Beyond the films and art pieces that Burns created, he was obsessed with Rondo Hatton, a man who turned his acromegaly into three films for Universal before dying way too young. The disease caused Rondo's face, hands and feet to grow monstrously larger than the rest of his body, which caused him to hide from the world until his second wife Mae gave him the support that he needed.
The image of The Creeper, Hatton's horror film character, would become a symbol of Burns' lifelong belief in his inner ugliness. It's this idea that director and writer Joe O'Connell (Danger God) explores in this combination documentary and narrative film on two lives.
With appearances by Fred Olen Ray, Daniel Pearl, Edwin Neal, Joe Bob Briggs, Stuart Gordon, Dee Wallace and more, the film also steps away from being a straight documentary to dramatize the life of Hatton (Joseph Middleton) and Mae (Kelsey Pribilski).
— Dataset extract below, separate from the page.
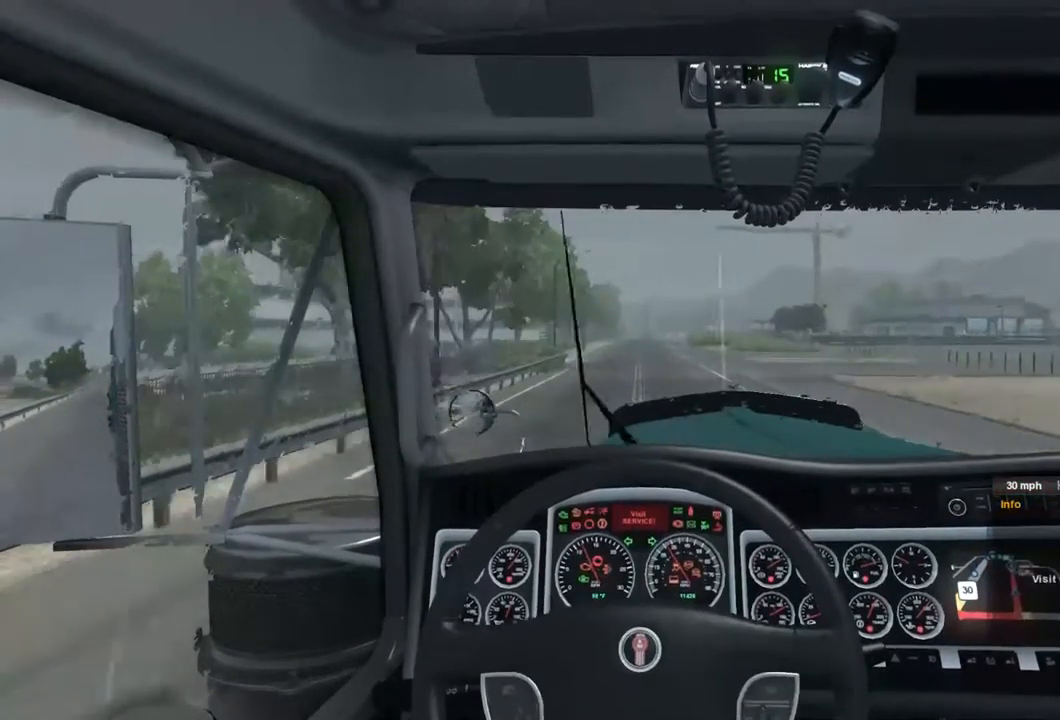
{"buttons": ["R2"], "left_stick": "center", "right_stick": "center", "events": []}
She later meets Burns (Ryan Williams), who we see meet Tobe Hooper, become friends with Gunnar Hansen and be on the front lines of the day Charles Whitman opened fire on the University of Texas.
This is a messy movie that doesn't always perfectly work, but that's actually to its benefit. It's like drinking at a party and someone trying to explain just how amazing their friend was, why you would have loved them and all the wild, strange, dumb and sad things that their friend did. And now their friend is gone and you can only experience them through the art and tall tales that they left behind.
And yes, the Deep Throat pinball machine shows up.